| The task |
Below are some records. Copy every line in them that holds "сирени".

[Dataset entries]
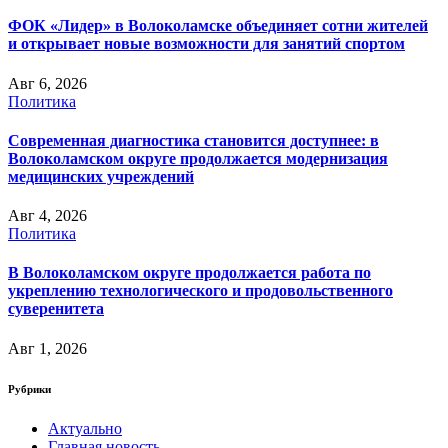
ФОК «Лидер» в Волоколамске объединяет сотни жителей
и открывает новые возможности для занятий спортом
Авг 6, 2026
Политика
Современная диагностика становится доступнее: в
Волоколамском округе продолжается модернизация
медицинских учреждений
Авг 4, 2026
Политика
В Волоколамском округе продолжается работа по
укреплению технологического и продовольственного
суверенитета
Авг 1, 2026
Рубрики
Актуально
Главная новость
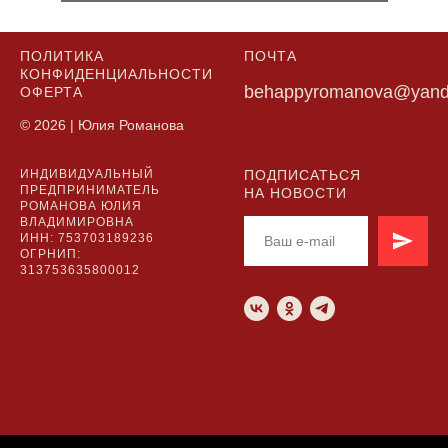
ПОЛИТИКА
ПОЧТА
КОНФИДЕНЦИАЛЬНОСТИ
behappyromanova@yand
ОФЕРТА
© 2026 | Юлия Романова
ИНДИВИДУАЛЬНЫЙ
ПОДПИСАТЬСЯ
ПРЕДПРИНИМАТЕЛЬ
НА НОВОСТИ
РОМАНОВА ЮЛИЯ
ВЛАДИМИРОВНА
ИНН: 753703189236
ОГРНИП:
313753635800012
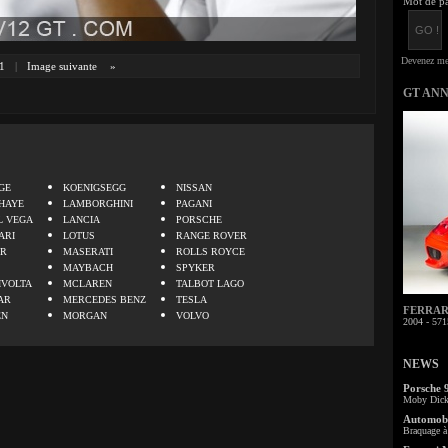
Mot de pa
1
|
Image suivante
»
GT AN
.
GE
KOENIGSEGG
NISSAN
HAYE
LAMBORGHINI
PAGANI
L VEGA
LANCIA
PORSCHE
ARI
LOTUS
RANGE ROVER
ER
MASERATI
ROLLS ROYCE
MAYBACH
SPYKER
IVOLTA
MCLAREN
TALBOT LAGO
AR
MERCEDES BENZ
TESLA
FERRARI 
EN
MORGAN
VOLVO
2004 - 571
NEWS
Porsche 
Moby Dick 
Automobi
Braquage à 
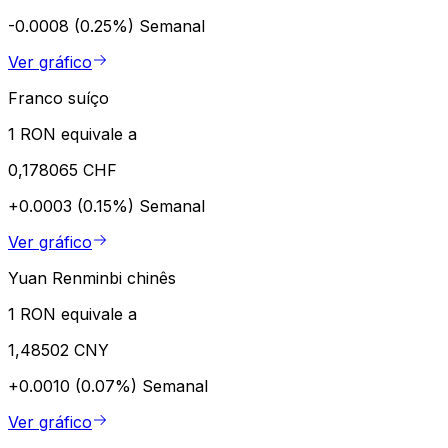
-0.0008 (0.25%)
Semanal
Ver gráfico
Franco suíço
1 RON equivale a
0,178065 CHF
+0.0003 (0.15%)
Semanal
Ver gráfico
Yuan Renminbi chinês
1 RON equivale a
1,48502 CNY
+0.0010 (0.07%)
Semanal
Ver gráfico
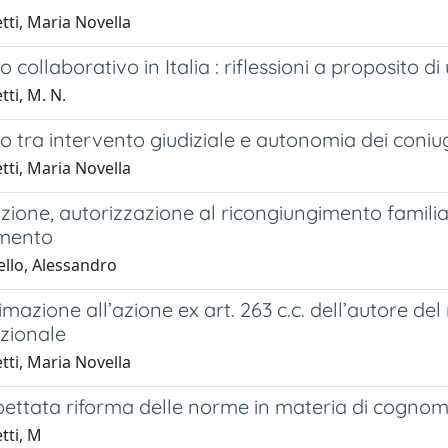
tti, Maria Novella
io collaborativo in Italia : riflessioni a proposito 
ti, M. N.
zio tra intervento giudiziale e autonomia dei coniu
tti, Maria Novella
ione, autorizzazione al ricongiungimento familiar
mento
ello, Alessandro
timazione all’azione ex art. 263 c.c. dell’autore d
uzionale
tti, Maria Novella
pettata riforma delle norme in materia di cogno
tti, M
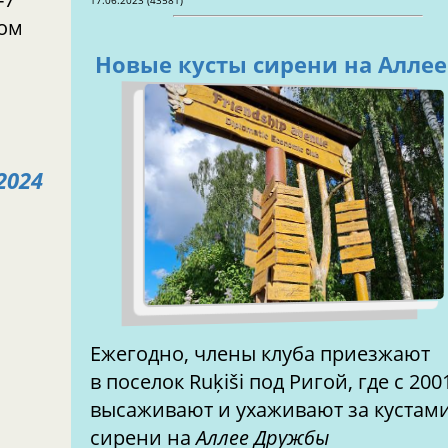
ном
Новые кусты сирени на Аллее
2024
Ежегодно, члены клуба приезжают
в поселок Ruķiši под Ригой, где с 200
высаживают и ухаживают за кустам
сирени на
Аллее Дружбы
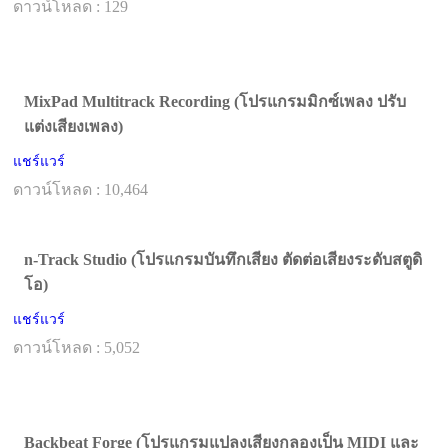
ดาวน์โหลด : 129
MixPad Multitrack Recording (โปรแกรมมิกซ์เพลง ปรับ
แต่งเสียงเพลง)
แชร์แวร์
ดาวน์โหลด : 10,464
n-Track Studio (โปรแกรมบันทึกเสียง ตัดต่อเสียงระดับสตูดิ
โอ)
แชร์แวร์
ดาวน์โหลด : 5,052
Backbeat Forge (โปรแกรมแปลงเสียงกลองเป็น MIDI และ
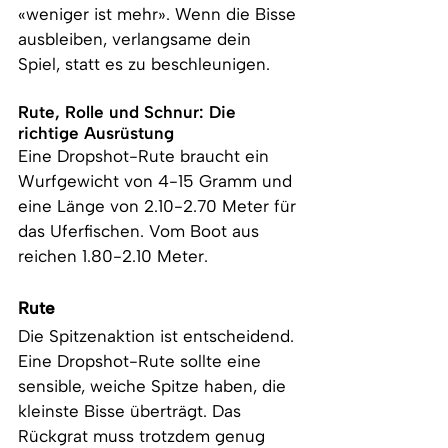
«weniger ist mehr». Wenn die Bisse 
ausbleiben, verlangsame dein 
Spiel, statt es zu beschleunigen.
Rute, Rolle und Schnur: Die 
richtige Ausrüstung
Eine Dropshot-Rute braucht ein 
Wurfgewicht von 4-15 Gramm und 
eine Länge von 2.10-2.70 Meter für 
das Uferfischen. Vom Boot aus 
reichen 1.80-2.10 Meter.
Rute
Die Spitzenaktion ist entscheidend. 
Eine Dropshot-Rute sollte eine 
sensible, weiche Spitze haben, die 
kleinste Bisse überträgt. Das 
Rückgrat muss trotzdem genug 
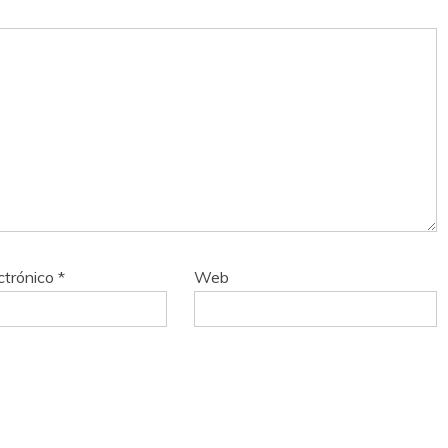
ctrónico
*
Web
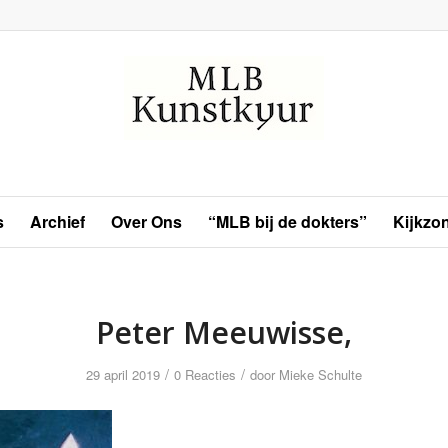
s
Archief
Over Ons
“MLB bij de dokters”
Kijkzo
Peter Meeuwisse,
/
/
29 april 2019
0 Reacties
door
Mieke Schulte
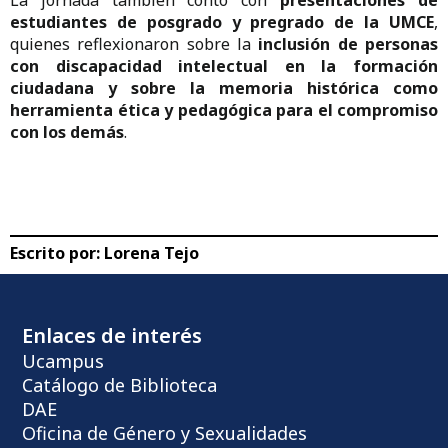
estudiantes de posgrado y pregrado de la UMCE
,
quienes reflexionaron sobre la
inclusión de personas
con discapacidad intelectual en la formación
ciudadana y sobre la memoria histórica como
herramienta ética y pedagógica para el compromiso
con los demás
.
Escrito por:
Lorena Tejo
Enlaces de interés
Ucampus
Catálogo de Biblioteca
DAE
Oficina de Género y Sexualidades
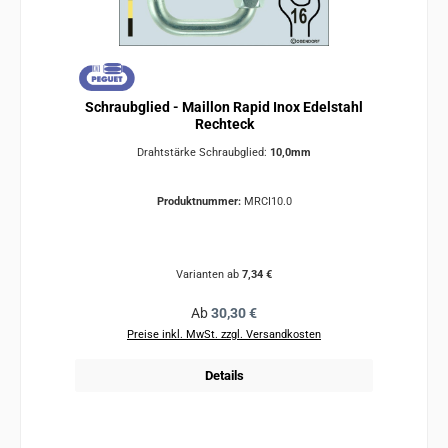
Schraubglied - Maillon Rapid Inox Edelstahl
Rechteck
Drahtstärke Schraubglied:
10,0mm
Produktnummer:
MRCI10.0
Varianten ab
7,34 €
Regulärer Preis:
Ab
30,30 €
Preise inkl. MwSt. zzgl. Versandkosten
Details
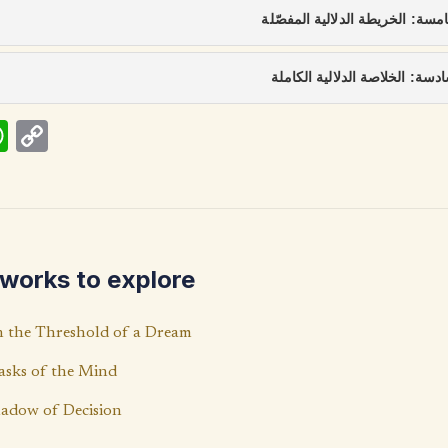
خامسة: الخريطة الدلالية المفصّلة
سادسة: الخلاصة الدلالية الكاملة
W
C
h
o
at
p
s
y
A
Li
works to explore
p
n
p
k
 the Threshold of a Dream
sks of the Mind
adow of Decision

| Result |
Новые кусты сирени на Аллее
сирени на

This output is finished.